• Vorliegender Text:
========================================================================
Die sofortige Beschwerde ist gemäß §§ 793, 567 ff. ZPO zulässig, insbesondere ist sie form- und fristgerecht erhoben. In der Sache jedoch hat sie keinen Erfolg. Das Amtsgericht hat den Schuldner zu Recht gemäß § 888 Abs. 1 ZPO zu einem - auch der Höhe nach nicht zu beanstandenden - Zwangsgeld sowie ersatzweise zu Zwangshaft verurteilt. Dagegen vermag die Beschwerde nichts zu erinnern.
Bei der titulierten Pflicht des Schuldners zur Durchführung der Mangelbeseitigung in der an die Gläubigerin vermieteten Eigentumswohnung handelt es sich zunächst um eine unvertretbare Handlung i. S. d. § 888 Abs. 1 ZPO. Denn bereits ausweislich des eigenen Vortrags des Schuldners betreffen die von ihm zu ergreifenden Mangelbeseitigungsmaßnahmen nicht ausschließlich sein Sonder-, sondern auch das Gemeinschaftseigentum. In einem derartigen Fall hat die Zwangsvollstreckung nicht nach § 887 ZPO, sondern gemäß § 888 ZPO zu erfolgen (OLG Düsseldorf, Beschl. v. 13. März 2002 - 3 W 404/01, NZM 2002, 711; OLG Hamm, Beschl. v. 31. Januar 1996 - 14 W 154/95, WuM 1996, 568; LG Berlin, Beschl. v. 6. Mai 2002 - 62 T 43/02, GE 2002, 1197).
========================================================================
Einträge aus einer Datenquelle:
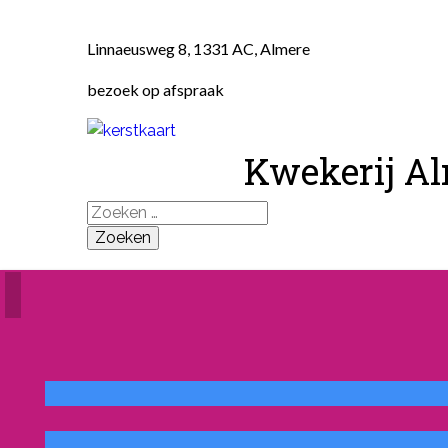
Linnaeusweg 8, 1331 AC, Almere
bezoek op afspraak
Kwekerij A
Zoeken
naar:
========================================================================
• Aufgabenstellung: Zitieren Sie wörtlich aus dem Text zur sofortigen Beschwerde: Beginnen Sie bei den Worten „Bei der titulierten“ und hören Sie nach den Worten „GE 2002, 1197).“ auf. Die Auflistung hat mit dem Text zur sofortigen Beschwerde nichts zu tun.

• Antwortfeld:
Bei der titulierten Pflicht des Schuldners zur Durchführung der Mangelbeseitigung in der an die Gläubigerin vermieteten Eigentumswohnung handelt es sich zunächst um eine unvertretbare Handlung i. S. d. § 888 Abs. 1 ZPO. Denn bereits ausweislich des eigenen Vortrags des Schuldners betreffen die von ihm zu ergreifenden Mangelbeseitigungsmaßnahmen nicht ausschließlich sein Sonder-, sondern auch das Gemeinschaftseigentum. In einem derartigen Fall hat die Zwangsvollstreckung nicht nach § 887 ZPO, sondern gemäß § 888 ZPO zu erfolgen (OLG Düsseldorf, Beschl. v. 13. März 2002 - 3 W 404/01, NZM 2002, 711; OLG Hamm, Beschl. v. 31. Januar 1996 - 14 W 154/95, WuM 1996, 568; LG Berlin, Beschl. v. 6. Mai 2002 - 62 T 43/02, GE 2002, 1197).